Notably, other than at community pharmacies, the study reported no significant variation of PDD/1,000 at different health-care facilities from the mean value (Figure 2). This indicates that antibiotic use at health centers and hospitals may be predicted using data from any health-care facility category within the health-care structure in Uganda.

Notwithstanding the limitations of this study, which include low participation of some health-care facility categories, eg, health centers and national referral hospitals, lack of information on reasons for which care was sought, lack of antibiotic sensitivity data and dispenser and prescriber characteristics, the results of this study highlight the possible need for policy reforms on antibiotic dispensing, use, and monitoring in Uganda.

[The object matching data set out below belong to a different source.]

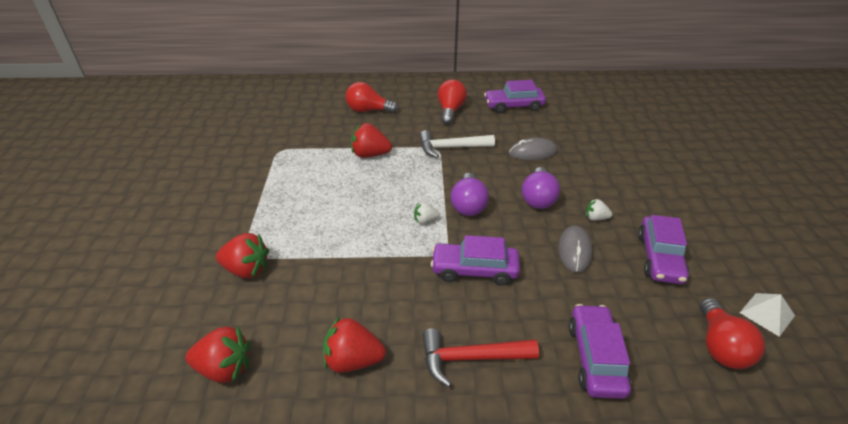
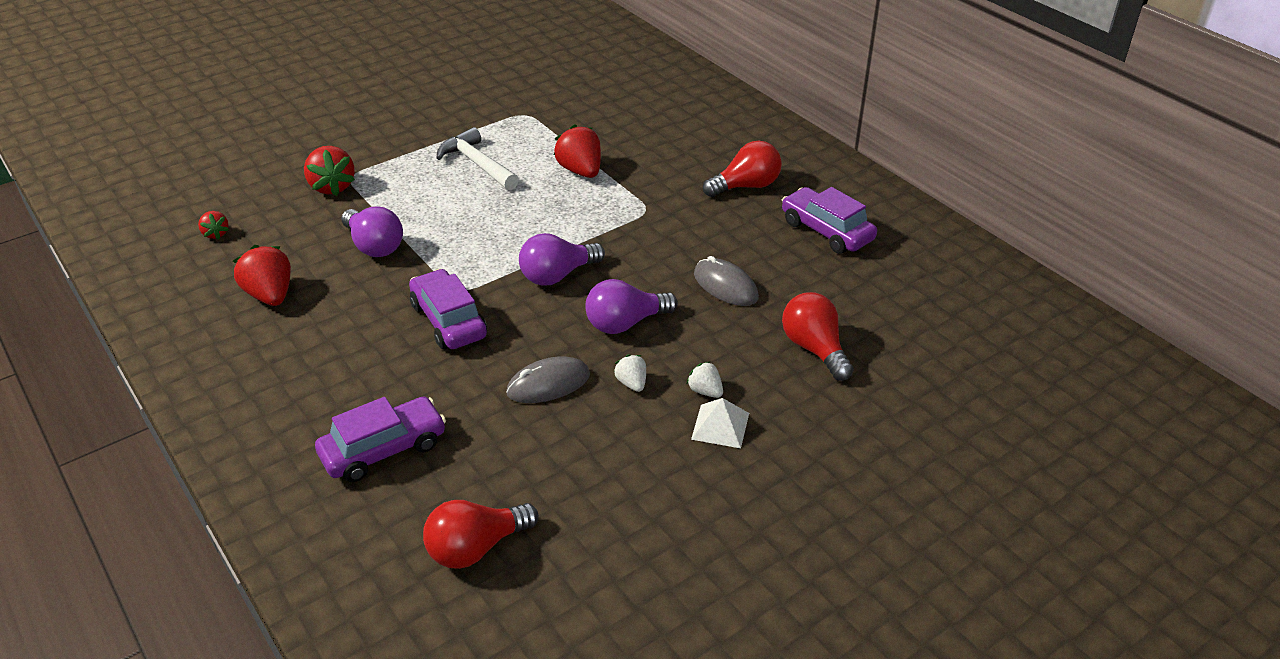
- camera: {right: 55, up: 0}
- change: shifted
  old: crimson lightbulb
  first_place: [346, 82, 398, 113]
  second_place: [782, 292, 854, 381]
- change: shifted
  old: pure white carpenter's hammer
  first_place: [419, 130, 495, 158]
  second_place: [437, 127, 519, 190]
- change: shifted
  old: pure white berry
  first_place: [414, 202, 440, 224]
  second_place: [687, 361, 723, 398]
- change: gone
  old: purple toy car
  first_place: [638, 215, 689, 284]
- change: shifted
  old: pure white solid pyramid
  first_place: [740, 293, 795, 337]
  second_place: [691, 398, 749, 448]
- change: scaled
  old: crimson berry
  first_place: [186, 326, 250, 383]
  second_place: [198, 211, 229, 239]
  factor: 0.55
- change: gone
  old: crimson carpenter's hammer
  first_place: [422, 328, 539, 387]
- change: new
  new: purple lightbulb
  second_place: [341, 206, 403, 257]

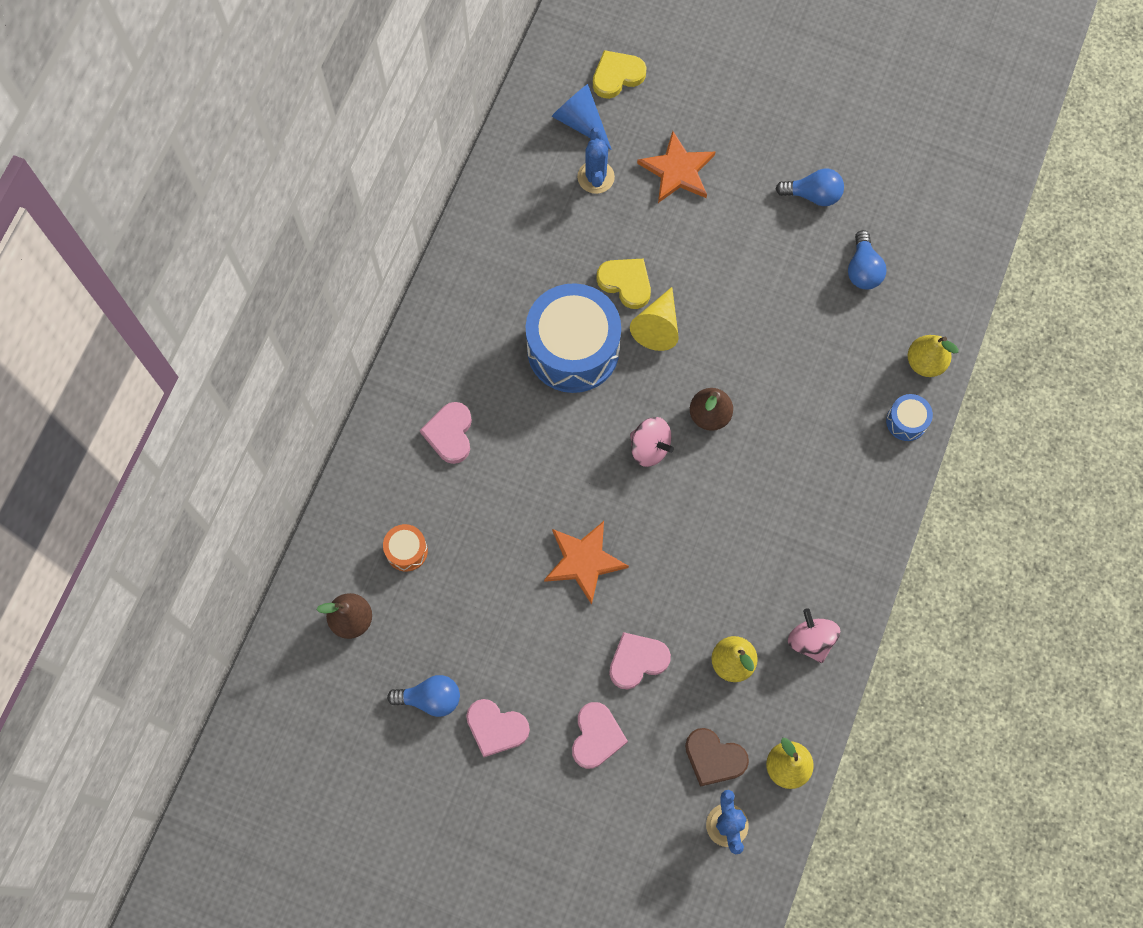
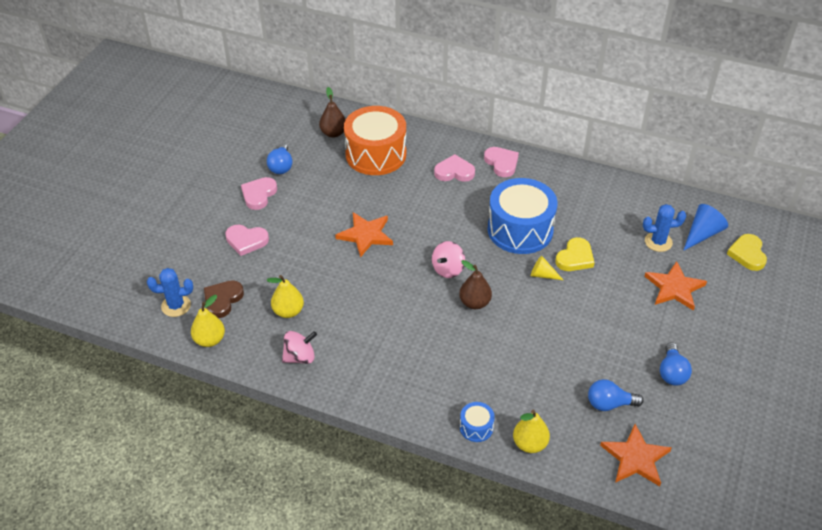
- camera: {right: 90, up: -25}
- change: rotated
  old: golden heart
  first_place: [593, 50, 646, 99]
  second_place: [727, 234, 767, 271]
  degrees: -150
- change: scaled
  old: golden solid cone
  first_place: [630, 287, 679, 351]
  second_place: [531, 256, 563, 280]
  factor: 0.63
- change: scaled
  old: orange-coloured snare drum
  first_place: [383, 524, 428, 572]
  second_place: [344, 106, 406, 175]
  factor: 2.3
- change: shifted
  old: rosy heart
  first_place: [609, 632, 671, 690]
  second_place: [484, 147, 519, 177]
- change: new
  new: orange-coloured five-pointed star
  second_place: [600, 424, 672, 486]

Conclusion and recommendations

In Uganda, at least four in every ten individuals who visit a health-care facility are treated with an antibiotic. Antibiotics are largely given as over-the-counter drugs at community pharmacies. The antibiotic PDD/1,000 antibiotic clients do not significantly differ between categories of health-care facilities except at community pharmacies, where lower doses are dispensed compared to other health-care facilities. While there is need to assess the reasons for which antibiotics are prescribed/issued at health-care facilities in Uganda, the results from this study indicate the need to address the problem of over-the-counter antibiotic dispensing at community pharmacies. Additionally, a comprehensive national strategy to contain the likely antimicrobial resistance in Uganda may be necessary.